His Marlboro Man western swagger, gruffness, and angry tone, combined with the inevitable boyishness of being twenty, I found particularly charming. I contrived to talk with him whenever I could. As the weather turned warm I planned to install some used lumber as a fence at my property in Cambridge and asked if he would like to earn money helping me. He abruptly volunteered to work for free. Our work together on this project was, I am sure, what most fathers and sons experience, although my sons and I had never gotten ourselves into this. He and I fought over every detail. I am by nature a controlling figure; in this instance I was twice the age of the man who was working for me. The young guy had a westerner’s contempt for effete easterners, and it was all too clear that he thought I was a typical effeminate literature professor who did not know a hammer from a nail, and there was something personal in these daily disputes too. We each wanted to control, natural enough for two males working on such a project, but it was more that we wanted to insist upon our personalities and identities in the confines of this two-person arena.
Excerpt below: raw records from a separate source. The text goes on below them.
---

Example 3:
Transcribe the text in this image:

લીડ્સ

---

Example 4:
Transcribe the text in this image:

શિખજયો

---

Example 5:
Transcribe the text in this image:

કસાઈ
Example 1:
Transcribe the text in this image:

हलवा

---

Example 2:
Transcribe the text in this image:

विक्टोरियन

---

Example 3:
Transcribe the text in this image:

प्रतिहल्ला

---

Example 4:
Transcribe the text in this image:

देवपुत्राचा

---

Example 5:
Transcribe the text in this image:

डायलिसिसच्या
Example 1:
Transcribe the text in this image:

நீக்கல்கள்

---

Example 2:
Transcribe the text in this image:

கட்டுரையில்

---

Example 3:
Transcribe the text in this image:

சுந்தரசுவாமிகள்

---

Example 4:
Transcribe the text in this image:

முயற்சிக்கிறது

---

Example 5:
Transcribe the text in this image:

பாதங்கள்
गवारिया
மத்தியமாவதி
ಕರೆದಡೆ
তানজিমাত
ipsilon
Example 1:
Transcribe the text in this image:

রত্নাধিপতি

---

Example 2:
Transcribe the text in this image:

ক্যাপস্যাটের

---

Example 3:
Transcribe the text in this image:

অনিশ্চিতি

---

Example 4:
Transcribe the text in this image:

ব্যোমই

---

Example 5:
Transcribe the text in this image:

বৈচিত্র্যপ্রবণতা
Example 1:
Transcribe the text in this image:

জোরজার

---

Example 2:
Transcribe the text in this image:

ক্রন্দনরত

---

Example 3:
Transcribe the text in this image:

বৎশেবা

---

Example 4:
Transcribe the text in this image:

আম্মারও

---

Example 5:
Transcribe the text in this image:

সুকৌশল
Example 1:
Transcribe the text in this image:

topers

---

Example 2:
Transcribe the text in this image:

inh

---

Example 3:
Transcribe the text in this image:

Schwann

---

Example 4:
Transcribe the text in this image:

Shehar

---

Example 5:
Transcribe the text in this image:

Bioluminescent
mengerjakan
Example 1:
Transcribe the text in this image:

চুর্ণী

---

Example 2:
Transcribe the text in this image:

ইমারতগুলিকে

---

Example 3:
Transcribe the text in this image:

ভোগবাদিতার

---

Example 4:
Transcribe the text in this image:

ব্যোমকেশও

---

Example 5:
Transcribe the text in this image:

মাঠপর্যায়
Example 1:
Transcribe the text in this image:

So the matter of the argument—should the board slant this way or that? should the hammer pound down or up at this point?—mattered all too much. It was entirely funny, we were sniffing each other out, there was some kind of attraction that had nothing to do with the fence-building. I recognized that I found the kid attractive, that I would not mind jumping into bed with him, but of course I would never suggest it, because he would pound me, that was clear. His anger I just chalked up to the fact that he was that kind of person, maybe because he was from Colorado and cowboys all have that tough manner in the movies. Still, we became friends from talking during the lunch breaks I provided. It was clear that we liked each other. I told him he had beautiful eyelashes, to which he just looked glumly down at his half-eaten sandwich, and I felt silly.